恋を知らない侯爵令嬢は裏切りの婚約者と婚約解消し、辺境地セカンドライフで溺愛される
「……精神を」

 フェリクスの精神は今、魔核が見せる幻影によって維持されているようにも見える。もしも、この幻影が亡くなったらどうなるだろう。
 想像するだけで、胃が潰されるような思いだった。

 胸の前で手を握りしめて、学園で習ったことを思い出す。癒し手は国のため、分け隔てなく力を使うことが望ましい。自身のためではなく、万人のために。
 このままでは、塔の魔核に釣られて魔物がますます集まる。

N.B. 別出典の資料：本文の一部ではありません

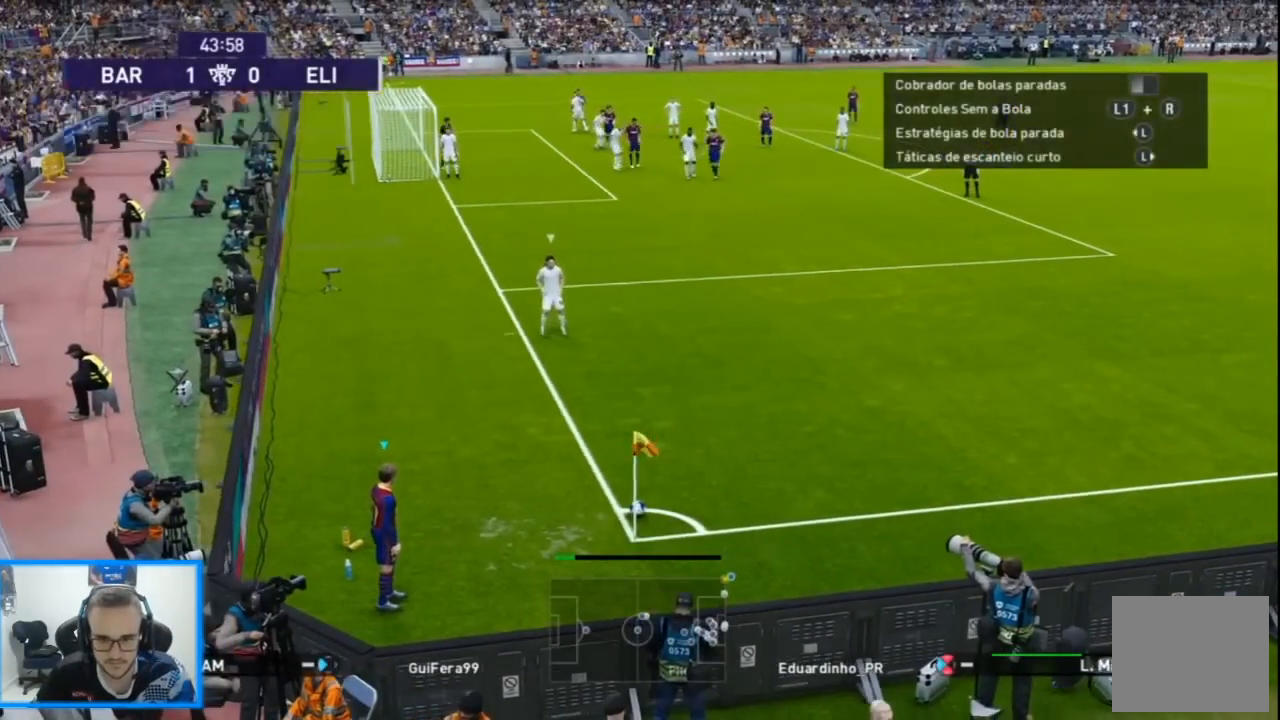
{"buttons": ["L2"], "left_stick": "center", "right_stick": "center", "events": [[133, "CIRCLE", "down"], [167, "CIRCLE", "up"], [367, "L2", "down"]]}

それを止めなくてはいけない。

 だけど、魔核からフェリクスを引き離したら──暗い瞳が閉ざされるのを想像し、息がつまった。

「貴女が背負う必要はない」

 私の葛藤を読んだのだろうか。
 アルフレッドは、私の手を放すと腰に下げていた剣を引き抜いた。
 銀の髪が揺れ、全身から青い陽炎が立ち上がる。その剣先が輝きを放った瞬間、その足が床を蹴った。

「待って、アルフレッド!」

 制止の声は届かず、その切っ先が幻影に振り下ろされる。その瞬間、フェリクスと幻影の周囲から風と共に黒い影が天上に向けて突き上がった。